WHAT THE EXERCISE ASKS
Could you repeat all of the entries exactly, leaving out any pictures?

ENTRIES SHOWN

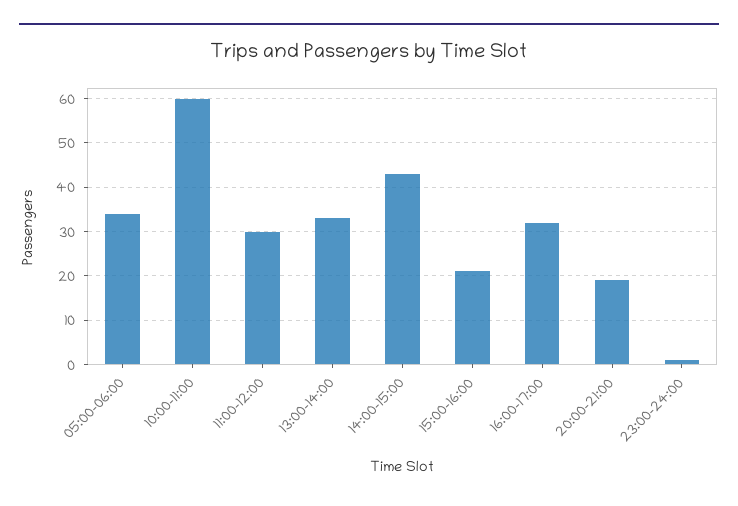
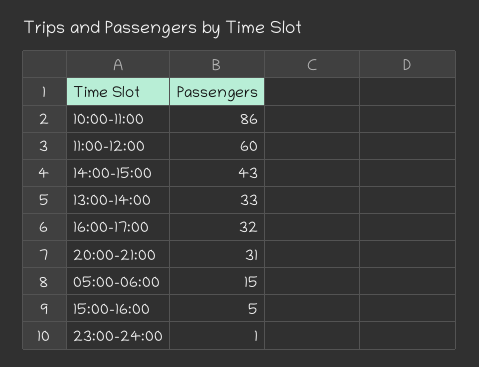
  {
-   "05:00-06:00": 35,
+   "05:00-06:00": 15,
-   "10:00-11:00": 60,
+   "10:00-11:00": 86,
-   "11:00-12:00": 30,
+   "11:00-12:00": 60,
    "13:00-14:00": 33,
    "14:00-15:00": 43,
-   "15:00-16:00": 20,
+   "15:00-16:00": 5,
    "16:00-17:00": 32,
-   "20:00-21:00": 20,
+   "20:00-21:00": 31,
    "23:00-24:00": 1
  }

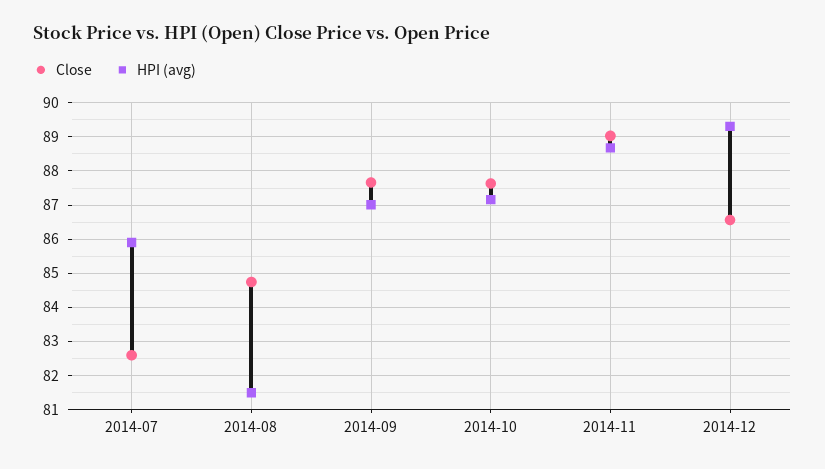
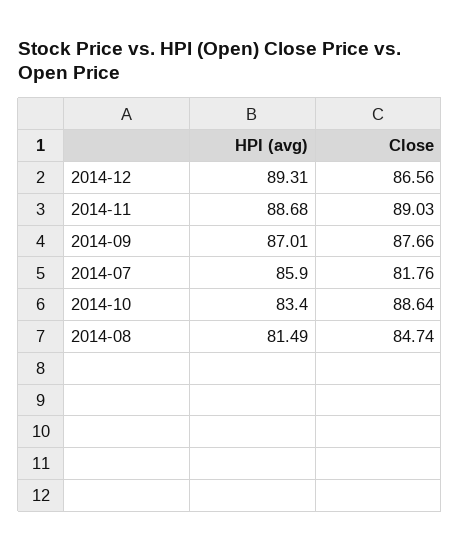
  {
    "Close": {
-     "2014-07": 82.6,
+     "2014-07": 81.76,
      "2014-08": 84.74,
      "2014-09": 87.66,
-     "2014-10": 87.6,
+     "2014-10": 88.64,
      "2014-11": 89.03,
      "2014-12": 86.56
    },
    "HPI (avg)": {
      "2014-07": 85.9,
      "2014-08": 81.49,
      "2014-09": 87.01,
-     "2014-10": 87.2,
+     "2014-10": 83.4,
      "2014-11": 88.68,
      "2014-12": 89.31
    }
  }

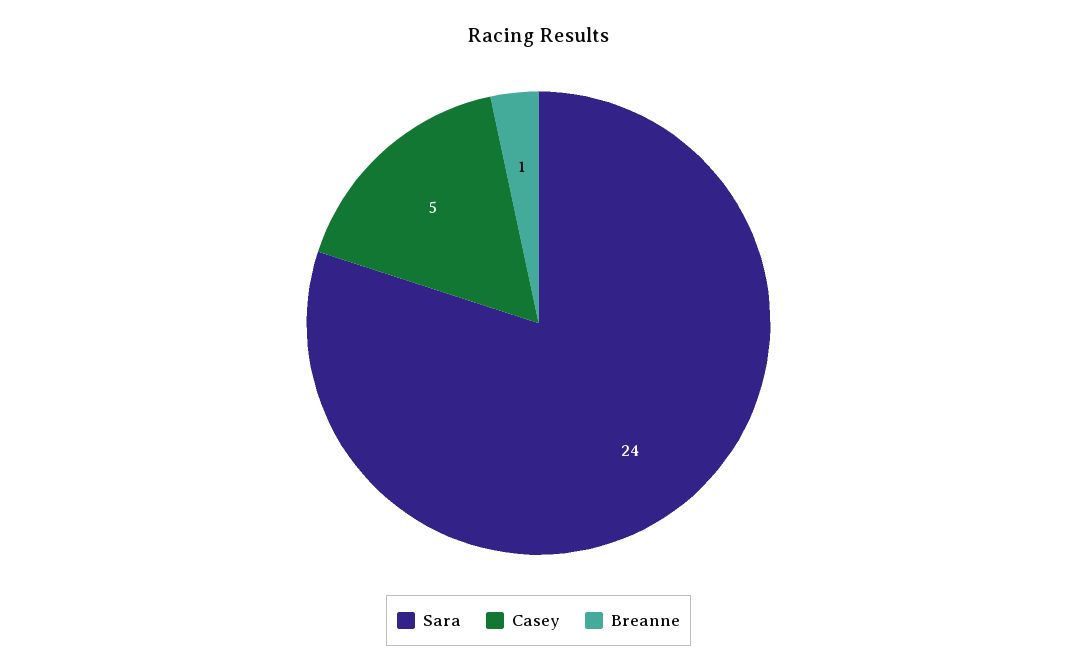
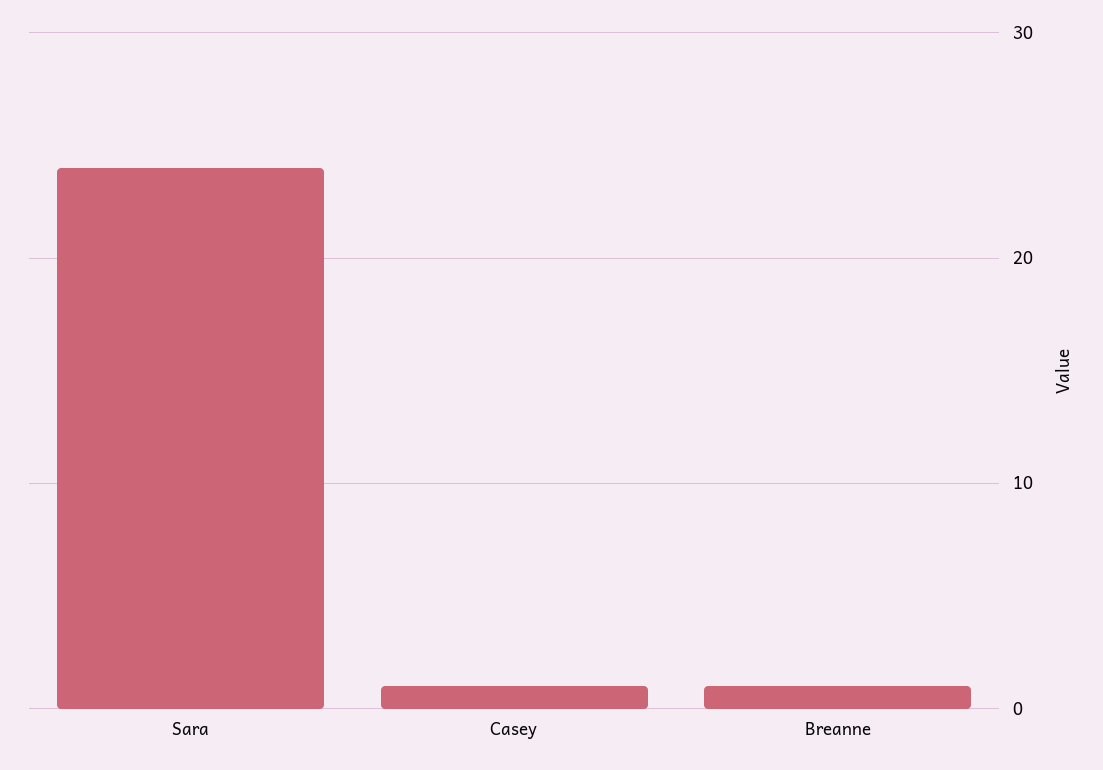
  {
    "Sara": 24,
-   "Casey": 5,
+   "Casey": 1,
    "Breanne": 1
  }

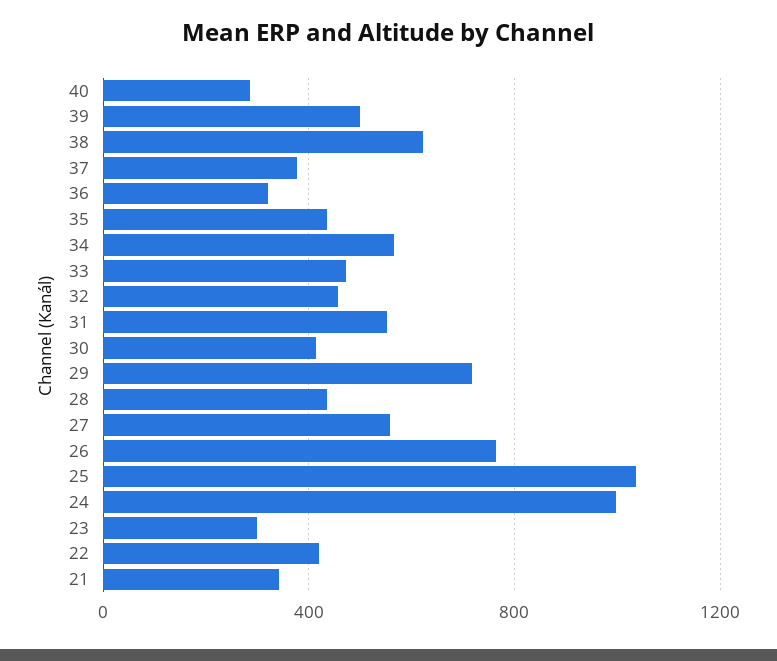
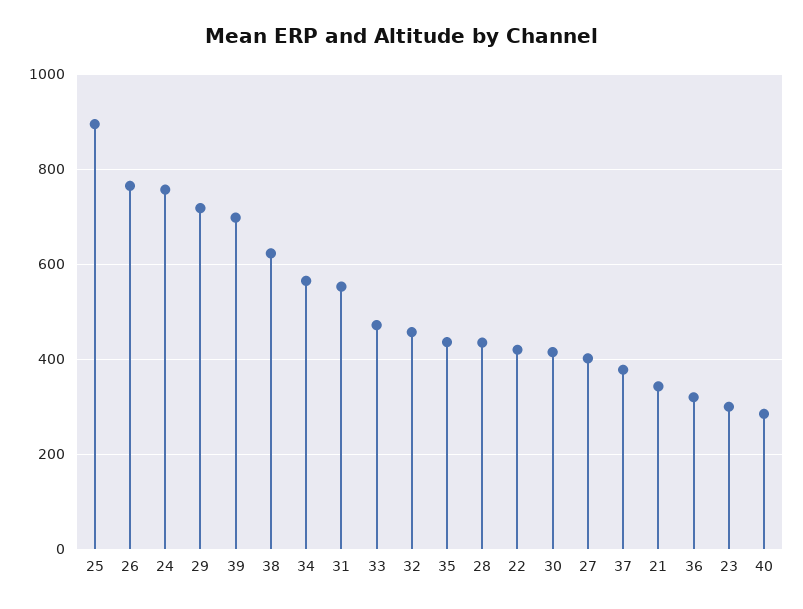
  {
    "40": 280,
-   "39": 500,
+   "39": 700,
    "38": 620,
    "37": 380,
    "36": 320,
    "35": 440,
    "34": 560,
    "33": 480,
    "32": 460,
    "31": 560,
    "30": 420,
    "29": 720,
    "28": 440,
-   "27": 550,
+   "27": 400,
    "26": 760,
-   "25": 1050,
+   "25": 900,
-   "24": 1000,
+   "24": 760,
    "23": 300,
    "22": 420,
    "21": 340
  }

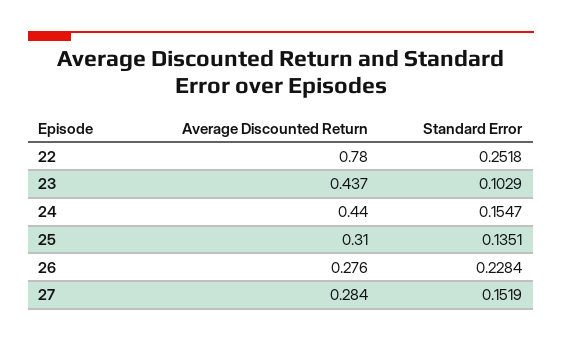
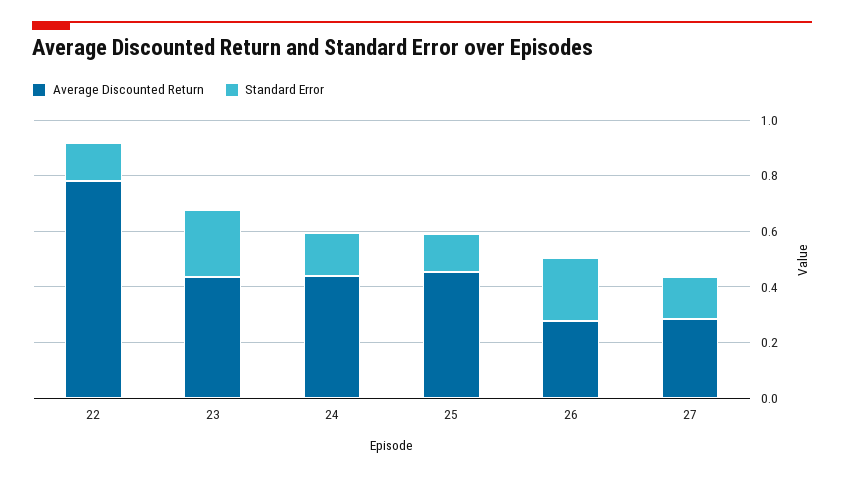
  {
    "Average Discounted Return": {
      "22": 0.78,
      "23": 0.437,
      "24": 0.44,
-     "25": 0.31,
+     "25": 0.45,
      "26": 0.276,
      "27": 0.284
    },
    "Standard Error": {
-     "22": 0.2518,
+     "22": 0.15,
-     "23": 0.1029,
+     "23": 0.25,
      "24": 0.1547,
      "25": 0.1351,
      "26": 0.2284,
      "27": 0.1519
    }
  }

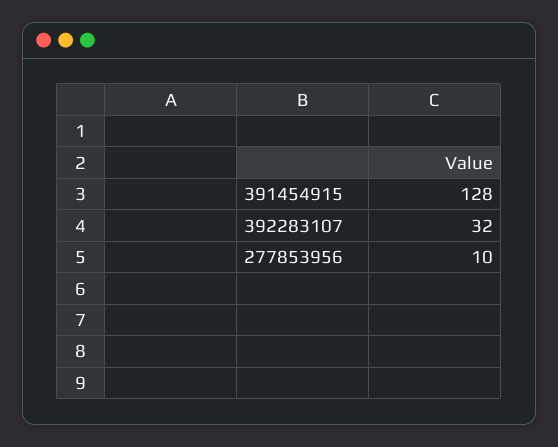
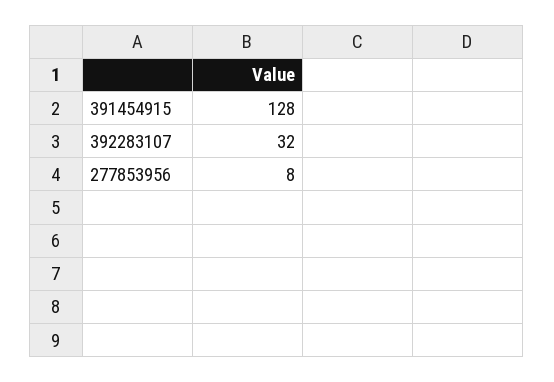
  {
    "391454915": 128,
    "392283107": 32,
-   "277853956": 10
+   "277853956": 8
  }

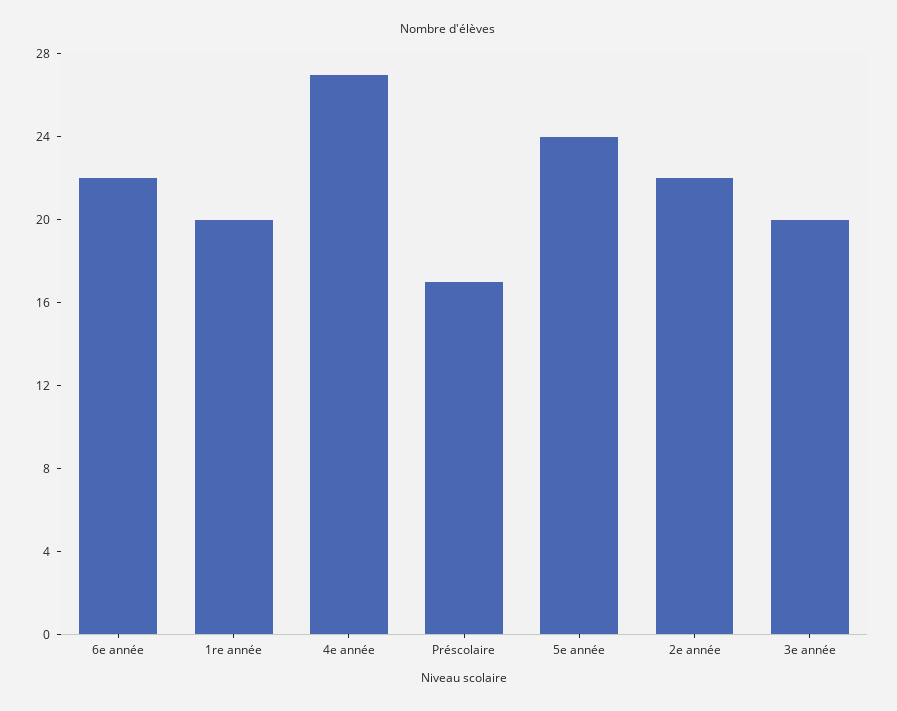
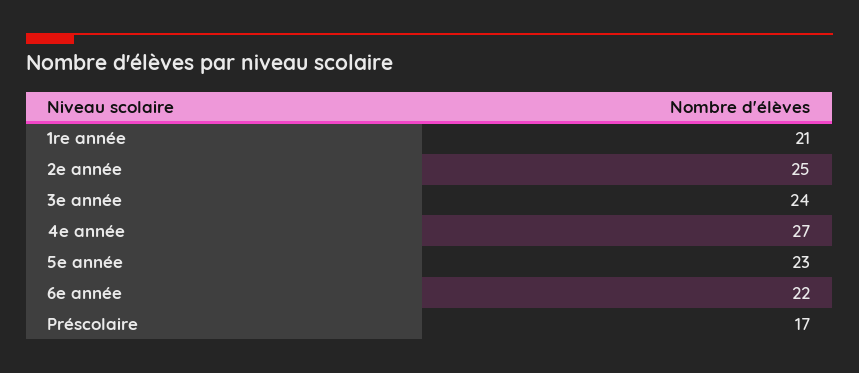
  {
    "6e année": 22,
-   "1re année": 20,
+   "1re année": 21,
    "4e année": 27,
    "Préscolaire": 17,
-   "5e année": 24,
+   "5e année": 23,
-   "2e année": 22,
+   "2e année": 25,
-   "3e année": 20
+   "3e année": 24
  }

TASK SOLUTION
  {
-   "05:00-06:00": 35,
+   "05:00-06:00": 15,
-   "10:00-11:00": 60,
+   "10:00-11:00": 86,
-   "11:00-12:00": 30,
+   "11:00-12:00": 60,
    "13:00-14:00": 33,
    "14:00-15:00": 43,
-   "15:00-16:00": 20,
+   "15:00-16:00": 5,
    "16:00-17:00": 32,
-   "20:00-21:00": 20,
+   "20:00-21:00": 31,
    "23:00-24:00": 1
  }

  {
    "Close": {
-     "2014-07": 82.6,
+     "2014-07": 81.76,
      "2014-08": 84.74,
      "2014-09": 87.66,
-     "2014-10": 87.6,
+     "2014-10": 88.64,
      "2014-11": 89.03,
      "2014-12": 86.56
    },
    "HPI (avg)": {
      "2014-07": 85.9,
      "2014-08": 81.49,
      "2014-09": 87.01,
-     "2014-10": 87.2,
+     "2014-10": 83.4,
      "2014-11": 88.68,
      "2014-12": 89.31
    }
  }

  {
    "Sara": 24,
-   "Casey": 5,
+   "Casey": 1,
    "Breanne": 1
  }

  {
    "40": 280,
-   "39": 500,
+   "39": 700,
    "38": 620,
    "37": 380,
    "36": 320,
    "35": 440,
    "34": 560,
    "33": 480,
    "32": 460,
    "31": 560,
    "30": 420,
    "29": 720,
    "28": 440,
-   "27": 550,
+   "27": 400,
    "26": 760,
-   "25": 1050,
+   "25": 900,
-   "24": 1000,
+   "24": 760,
    "23": 300,
    "22": 420,
    "21": 340
  }

  {
    "Average Discounted Return": {
      "22": 0.78,
      "23": 0.437,
      "24": 0.44,
-     "25": 0.31,
+     "25": 0.45,
      "26": 0.276,
      "27": 0.284
    },
    "Standard Error": {
-     "22": 0.2518,
+     "22": 0.15,
-     "23": 0.1029,
+     "23": 0.25,
      "24": 0.1547,
      "25": 0.1351,
      "26": 0.2284,
      "27": 0.1519
    }
  }

  {
    "391454915": 128,
    "392283107": 32,
-   "277853956": 10
+   "277853956": 8
  }

  {
    "6e année": 22,
-   "1re année": 20,
+   "1re année": 21,
    "4e année": 27,
    "Préscolaire": 17,
-   "5e année": 24,
+   "5e année": 23,
-   "2e année": 22,
+   "2e année": 25,
-   "3e année": 20
+   "3e année": 24
  }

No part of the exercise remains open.